## [TEXT]
"""
As an incorporated city with a population of less than 5000, Woodbranch Village is designated as a general law city under the Constitution of Texas. It is governed at the local level by an elected mayor and five council members.

In the Texas Senate, Woodbranch is in District 4, represented by Republican Brandon Creighton. In the Texas House of Representatives, Woodbranch is in District 16, represented by Republican Will Metcalf.

In the United States Senate, Republicans John Cornyn and Ted Cruz represent the entire state of Texas. In the United States House of Representatives, Woodbranch is in District 8, represented by Republican Kevin Brady.

There is no post office located within the city limits of Woodbranch. The nearest post office is located in New Caney.

A major freeway designated as both Interstate 69 and U.S. Route 59 travels northeast-southwest through Woodbranch, connecting Woodbranch to Houston.

==Education==
Woodbranch is served by New Caney Independent School District.
"""
[Collected data]
"""
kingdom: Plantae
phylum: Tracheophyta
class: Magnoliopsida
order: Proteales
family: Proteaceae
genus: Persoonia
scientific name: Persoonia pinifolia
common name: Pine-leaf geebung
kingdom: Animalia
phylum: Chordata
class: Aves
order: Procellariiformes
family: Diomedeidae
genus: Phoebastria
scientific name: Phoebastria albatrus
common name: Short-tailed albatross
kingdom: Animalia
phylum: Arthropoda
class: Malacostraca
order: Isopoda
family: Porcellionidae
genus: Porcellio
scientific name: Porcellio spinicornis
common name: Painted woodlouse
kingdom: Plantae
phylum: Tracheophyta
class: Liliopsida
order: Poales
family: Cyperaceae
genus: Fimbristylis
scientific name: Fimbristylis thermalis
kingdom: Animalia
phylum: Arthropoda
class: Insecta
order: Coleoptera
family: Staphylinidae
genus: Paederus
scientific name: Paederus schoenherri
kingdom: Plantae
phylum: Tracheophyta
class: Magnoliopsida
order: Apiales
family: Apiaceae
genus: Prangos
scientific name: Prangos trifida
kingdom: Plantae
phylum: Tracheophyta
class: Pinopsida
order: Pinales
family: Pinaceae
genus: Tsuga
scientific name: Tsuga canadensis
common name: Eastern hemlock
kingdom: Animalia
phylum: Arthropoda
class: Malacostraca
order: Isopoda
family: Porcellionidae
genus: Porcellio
"""
## [REQUIRED ACTION 1]
Answer these about the Woodbranch text:
(a) How many council members serve alongside the mayor?
(b) Which Texas House of Representatives district includes Woodbranch?
(c) Where is the nearest post office?
## [REQUIRED ACTION 2]
Print the part of the Woodbranch text starting at "As an incorporated" and ending at "five council members.".

## [TASK OUTPUT 1]
(a) Five
(b) District 16
(c) New Caney

## [TASK OUTPUT 2]
As an incorporated city with a population of less than 5000, Woodbranch Village is designated as a general law city under the Constitution of Texas. It is governed at the local level by an elected mayor and five council members.